- _WORK INSTRUCTIONS_:
A. Rewrite the stretch of the Picasso interview from "How much of" through "also the victim.", replacing "Minotaur" with "Centaur" throughout.
B. Carry the Picasso interview forward from its final line.

- _DOCUMENT PASSAGE_:
***

How much of Picasso’s work is about imagination and how much is personal anecdote?
Picasso was actually a very modest and chaste person. His erotic iconography is rarely blatant, crude, immediate. There’s always a disguise of sorts, via mythology, for example, and fable. It’s rarely just a man and a woman making love. It’s usually a god or a goddess.
Or a Minotaur.
Yes, the Minotaur is one of the acceptable mythological forms that Picasso used like a costume. But the Minotaur is ambiguous. Sometimes he’s aggressive, but he’s also tender, he’s also the victim.
That being said, there is a fair amount of explicit sexual representation in his work.
Most of it was done when he was a teenager.
One has the impression that as he aged, the expression of his erotic self became more complex, more voyeuristic.

***

(Collected data)
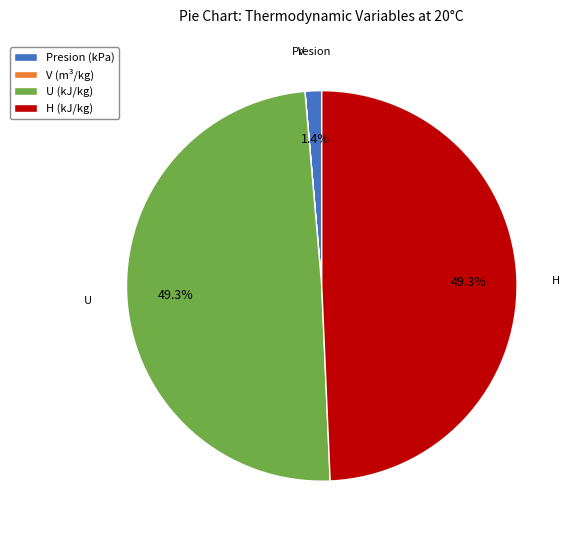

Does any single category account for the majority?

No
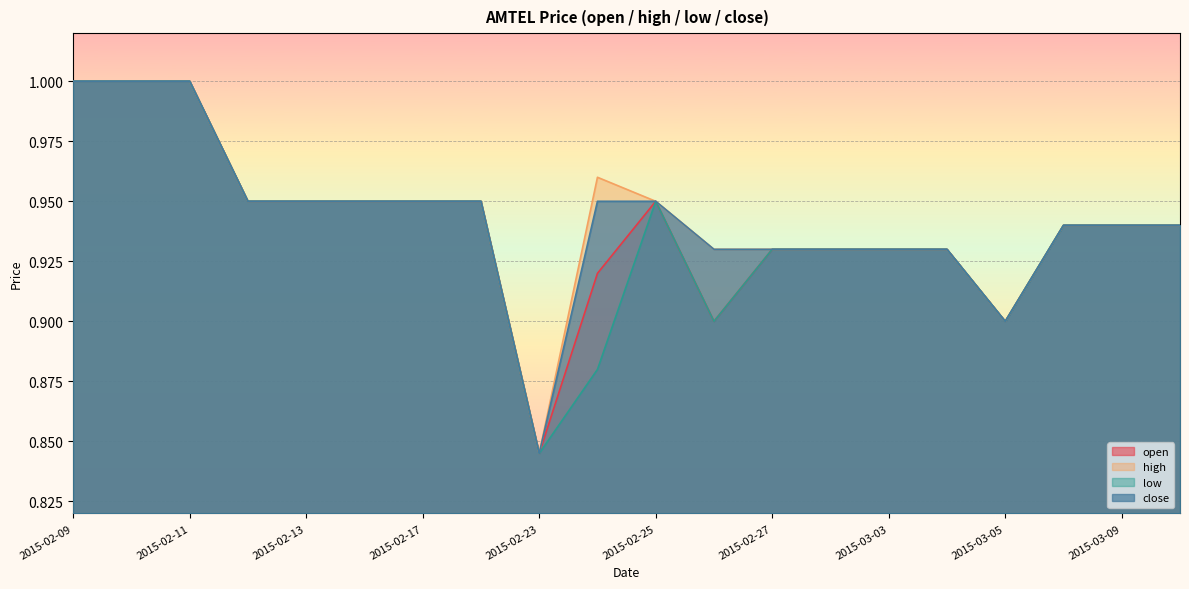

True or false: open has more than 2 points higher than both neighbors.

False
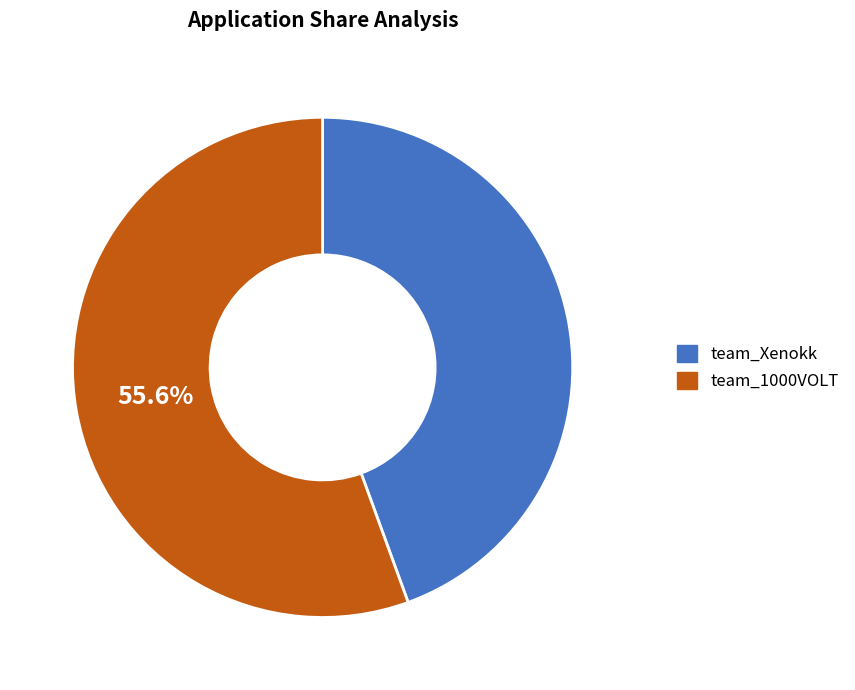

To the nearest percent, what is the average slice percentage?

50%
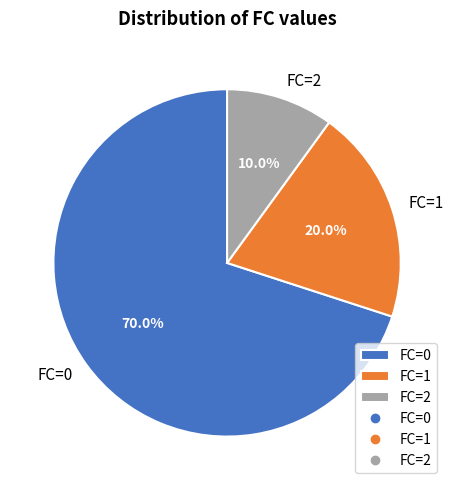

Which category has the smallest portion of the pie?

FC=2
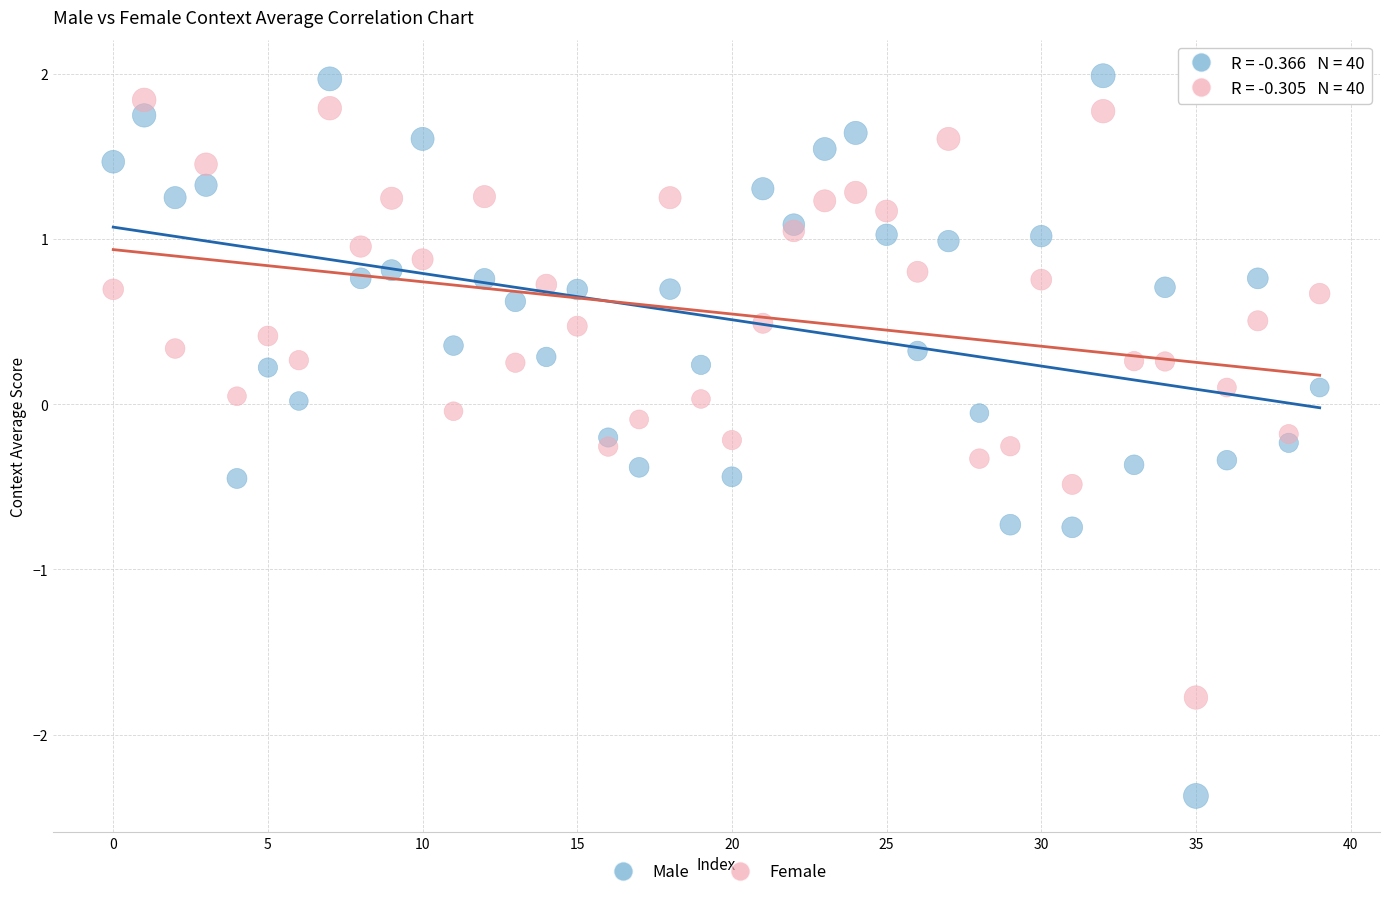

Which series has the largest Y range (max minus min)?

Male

***

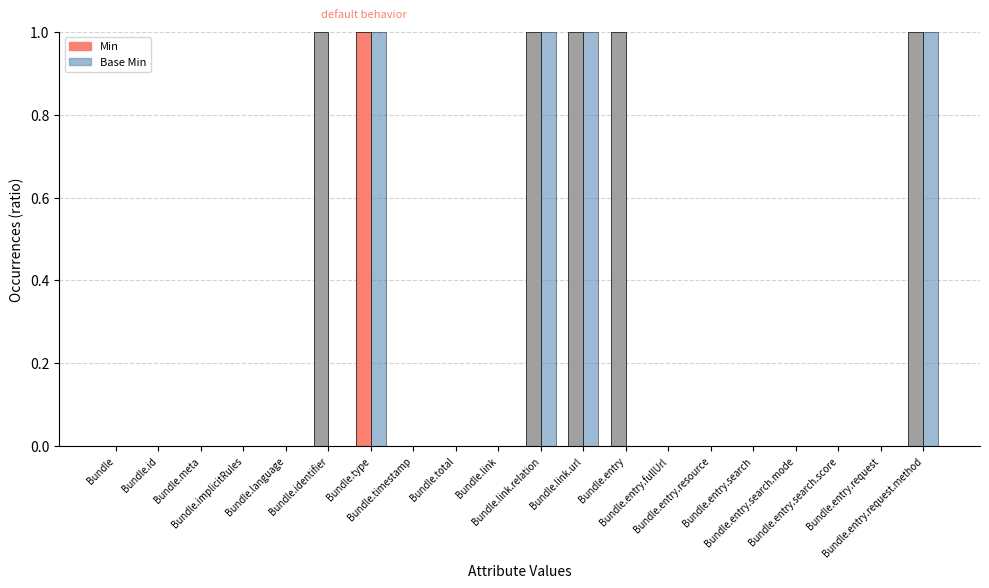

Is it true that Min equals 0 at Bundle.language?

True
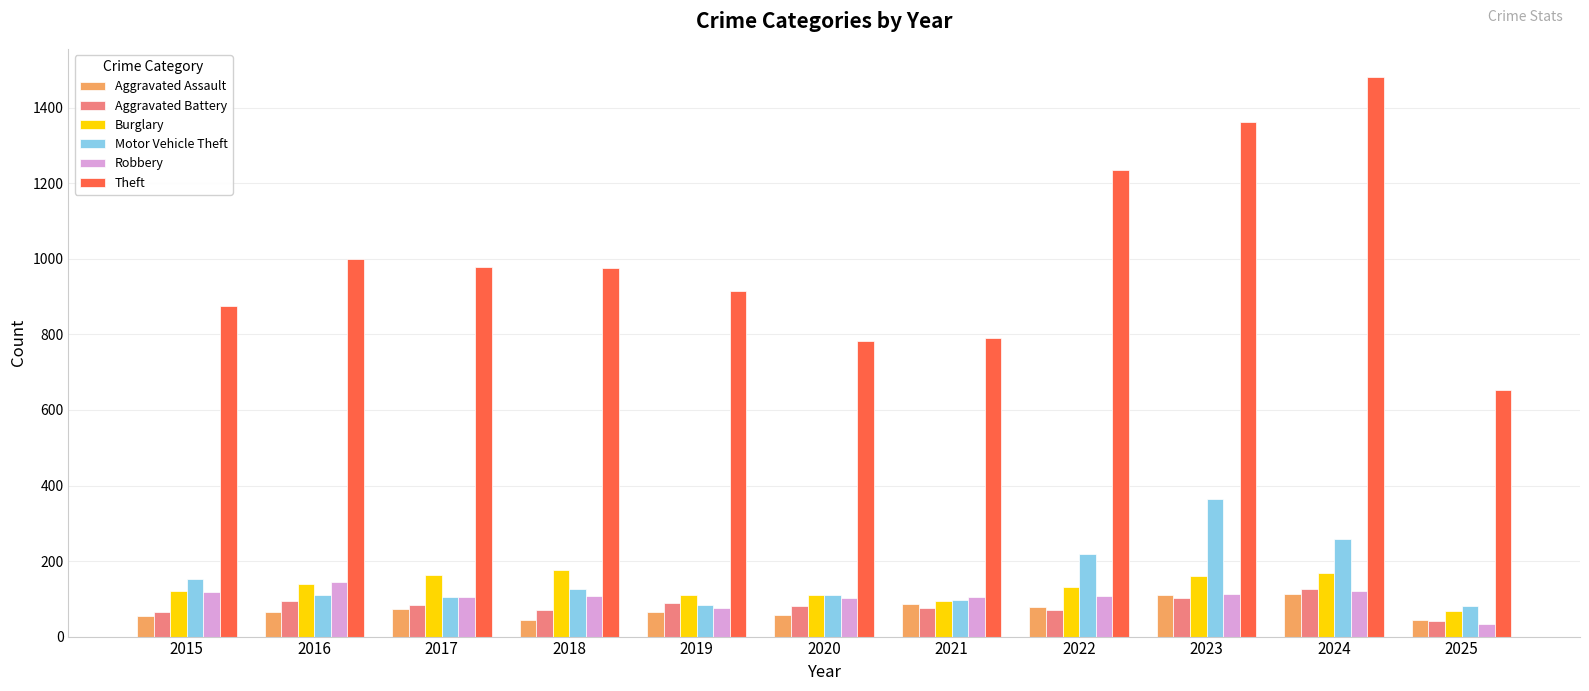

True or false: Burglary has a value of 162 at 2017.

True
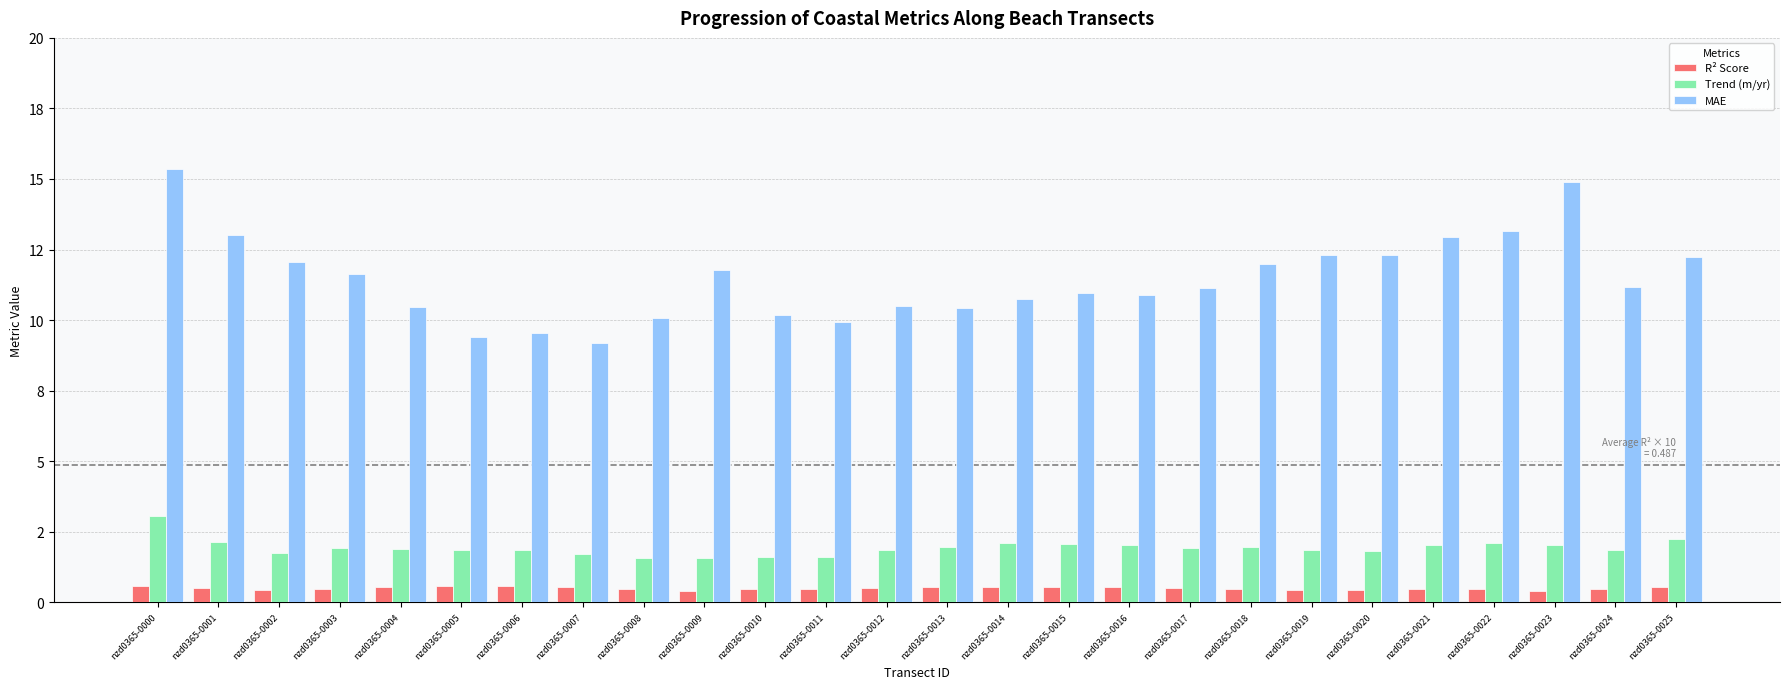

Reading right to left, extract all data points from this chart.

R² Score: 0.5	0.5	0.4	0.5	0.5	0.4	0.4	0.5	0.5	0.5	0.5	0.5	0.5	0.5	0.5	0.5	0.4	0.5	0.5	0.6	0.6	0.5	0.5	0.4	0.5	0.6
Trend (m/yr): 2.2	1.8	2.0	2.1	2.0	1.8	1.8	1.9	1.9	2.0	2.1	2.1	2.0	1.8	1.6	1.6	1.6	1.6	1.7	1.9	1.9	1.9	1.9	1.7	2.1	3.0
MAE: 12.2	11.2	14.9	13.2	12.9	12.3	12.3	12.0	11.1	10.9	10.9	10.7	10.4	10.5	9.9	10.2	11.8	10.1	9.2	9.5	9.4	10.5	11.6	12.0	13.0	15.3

***

- _RESULTS FOR EACH TASK_:
A.
How much of Picasso’s work is about imagination and how much is personal anecdote?
Picasso was actually a very modest and chaste person. His erotic iconography is rarely blatant, crude, immediate. There’s always a disguise of sorts, via mythology, for example, and fable. It’s rarely just a man and a woman making love. It’s usually a god or a goddess.
Or a Centaur.
Yes, the Centaur is one of the acceptable mythological forms that Picasso used like a costume. But the Centaur is ambiguous. Sometimes he’s aggressive, but he’s also tender, he’s also the victim.

B.
There is more complexity as he aged, as coitus became more problematic. But that was during the last years of his life, when he was in his 80s.
This is not an exhibition likely to be seen again, since so much of it is from private collections.
Who knows? Maybe it will set a trend in the United States. [Laughs] In any case, when people leave the Jeu de Paume they are happy, lively. There’s nothing unhealthy, scabrous or disgusting in the show. It’s so strong, so full of life.
What do you think Picasso would have said to the idea of an “Erotic Picasso” show?
I think he would have said, “Why not?”
Debra Ollivier, a contributor to Mothers Who Think: Tales of Real Life Parenting, is the author of "Entre Nous: A Woman's Guide to Finding Her Inner French Girl." Her work has appeared in numerous publications including Harper's, Playboy, Le Monde and Les Inrockuptibles. More Debra Ollivier.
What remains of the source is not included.